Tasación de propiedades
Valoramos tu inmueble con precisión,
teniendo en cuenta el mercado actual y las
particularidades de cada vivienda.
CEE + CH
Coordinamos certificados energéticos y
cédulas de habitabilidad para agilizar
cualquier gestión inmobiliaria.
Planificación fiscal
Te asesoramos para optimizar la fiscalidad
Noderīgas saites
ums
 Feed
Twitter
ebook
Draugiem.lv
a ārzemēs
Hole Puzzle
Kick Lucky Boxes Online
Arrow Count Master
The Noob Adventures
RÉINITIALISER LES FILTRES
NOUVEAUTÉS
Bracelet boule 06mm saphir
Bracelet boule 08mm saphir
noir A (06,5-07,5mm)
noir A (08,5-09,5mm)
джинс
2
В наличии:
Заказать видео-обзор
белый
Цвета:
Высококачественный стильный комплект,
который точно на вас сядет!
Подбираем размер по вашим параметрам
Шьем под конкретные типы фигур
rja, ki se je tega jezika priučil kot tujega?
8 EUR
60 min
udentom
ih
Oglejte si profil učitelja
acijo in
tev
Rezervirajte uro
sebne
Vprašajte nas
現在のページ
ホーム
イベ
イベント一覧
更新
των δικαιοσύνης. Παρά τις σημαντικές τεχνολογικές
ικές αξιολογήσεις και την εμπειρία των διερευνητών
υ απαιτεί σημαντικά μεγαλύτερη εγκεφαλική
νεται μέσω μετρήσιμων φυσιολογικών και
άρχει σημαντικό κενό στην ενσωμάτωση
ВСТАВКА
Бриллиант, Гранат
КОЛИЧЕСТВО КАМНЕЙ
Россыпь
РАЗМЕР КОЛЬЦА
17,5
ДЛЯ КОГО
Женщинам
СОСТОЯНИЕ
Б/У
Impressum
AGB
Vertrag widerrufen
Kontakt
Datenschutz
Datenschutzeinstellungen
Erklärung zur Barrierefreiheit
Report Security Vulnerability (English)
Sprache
● ● ● ● ● ● ●
## Exercise
Output the material again, line for line.

## Finished task
Tasación de propiedades
Valoramos tu inmueble con precisión,
teniendo en cuenta el mercado actual y las
particularidades de cada vivienda.
CEE + CH
Coordinamos certificados energéticos y
cédulas de habitabilidad para agilizar
cualquier gestión inmobiliaria.
Planificación fiscal
Te asesoramos para optimizar la fiscalidad
Noderīgas saites
ums
 Feed
Twitter
ebook
Draugiem.lv
a ārzemēs
Hole Puzzle
Kick Lucky Boxes Online
Arrow Count Master
The Noob Adventures
RÉINITIALISER LES FILTRES
NOUVEAUTÉS
Bracelet boule 06mm saphir
Bracelet boule 08mm saphir
noir A (06,5-07,5mm)
noir A (08,5-09,5mm)
джинс
2
В наличии:
Заказать видео-обзор
белый
Цвета:
Высококачественный стильный комплект,
который точно на вас сядет!
Подбираем размер по вашим параметрам
Шьем под конкретные типы фигур
rja, ki se je tega jezika priučil kot tujega?
8 EUR
60 min
udentom
ih
Oglejte si profil učitelja
acijo in
tev
Rezervirajte uro
sebne
Vprašajte nas
現在のページ
ホーム
イベ
イベント一覧
更新
των δικαιοσύνης. Παρά τις σημαντικές τεχνολογικές
ικές αξιολογήσεις και την εμπειρία των διερευνητών
υ απαιτεί σημαντικά μεγαλύτερη εγκεφαλική
νεται μέσω μετρήσιμων φυσιολογικών και
άρχει σημαντικό κενό στην ενσωμάτωση
ВСТАВКА
Бриллиант, Гранат
КОЛИЧЕСТВО КАМНЕЙ
Россыпь
РАЗМЕР КОЛЬЦА
17,5
ДЛЯ КОГО
Женщинам
СОСТОЯНИЕ
Б/У
Impressum
AGB
Vertrag widerrufen
Kontakt
Datenschutz
Datenschutzeinstellungen
Erklärung zur Barrierefreiheit
Report Security Vulnerability (English)
Sprache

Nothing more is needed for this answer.